In order to offer optimal wire size, RIA Services uses WCF’s binary encoder combined with plain old XML (referred to as POX, in contrast to SOAP). In WCF terms that means the BinaryMessageEncodingBindingElement needs to be configured with MessageVersion.None. However if you try that yourself, you’ll notice that the current implementation of the encoder does not allow that. RIA Services uses a private version of the encoder. So in my sample, I provide my own implementation of the binary encoder, which supports plain XML. Here is the binding that the router needs to understand RIA Services traffic.

Binding binaryPoxBinding = new CustomBinding( 
   new RiaBinaryMessageEncodingBindingElement(), 
   new HttpTransportBindingElement { 
      ManualAddressing = true, 
      MaxReceivedMessageSize = int.MaxValue
   } 
);

Second hurdle: switching to HTTP POST

Domain services use HTTP GET requests by default on their queries. GET offers caching benefits over POST, which are particularly relevant in the case of domain services, where large data sets with static data may be retrieved frequently.

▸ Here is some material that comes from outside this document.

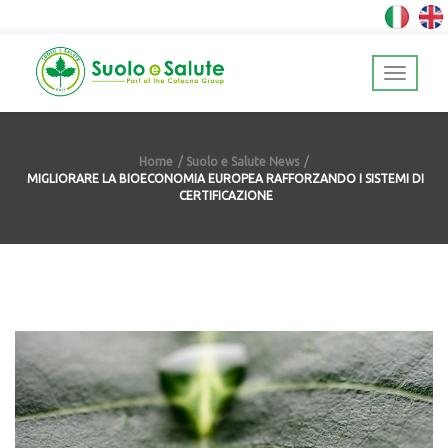
Home
Suolo e Salute News
MIGLIORARE LA BIOECONOMIA EUROPEA RAFFORZANDO I SISTEMI DI
CERTIFICAZIONE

Unfortunately, I could not figure out a way to get the WCF router to successfully route a GET request. Speaking to the team who designed the router, it seems SOAP scenarios took precedence to REST scenarios when they did the work, and since SOAP does everything over POST, the other HTTP verbs all get turned to POSTs. This is unfortunate, however it is easy to tell the domain service to switch to using only POST:

[QueryAttribute(HasSideEffects = true)]
public IQueryable GetCustomers()

Final hurdle: URI query strings

Along the same lines as the previous issue, the WCF router will ignore anything that comes in the URI after the endpoint name. This is unfortunate, as domain services expect the name of the query to come in the URI. WCF extensibility comes to the rescue, and by plugging in a simple message inspector, we can correct the address of outgoing messages.

public object BeforeSendRequest(ref System.ServiceModel.Channels.Message request, System.ServiceModel.IClientChannel channel) 
{ 
   // This ensures that the router will correctly roundtrip URI query string parameters
   object via; 
   if (request.Properties.TryGetValue("Via", out via)) 
   { 
      string query = (via as Uri).AbsolutePath.Replace(_routerAddress.AbsolutePath, "");
      UriBuilder builder = new UriBuilder(_clientAddress);
      builder.Path += query;
      request.Headers.To = builder.Uri; 
   } 
   return null; 
}

These three fixes are included in the sample project. Once the fixes are applied, we can start taking advantage of the capabilities of the router. By default we plug in a filter that matches all incoming messages.

rc.FilterTable.Add(new MatchAllMessageFilter(), endpointList);

However nothing prevents us from using some more sophisticated filters such as the XPathMessageFilter. Using that filter, we could look for specific elements inside the domain service message and route to different services based on that.

Hope this is useful to folks out there!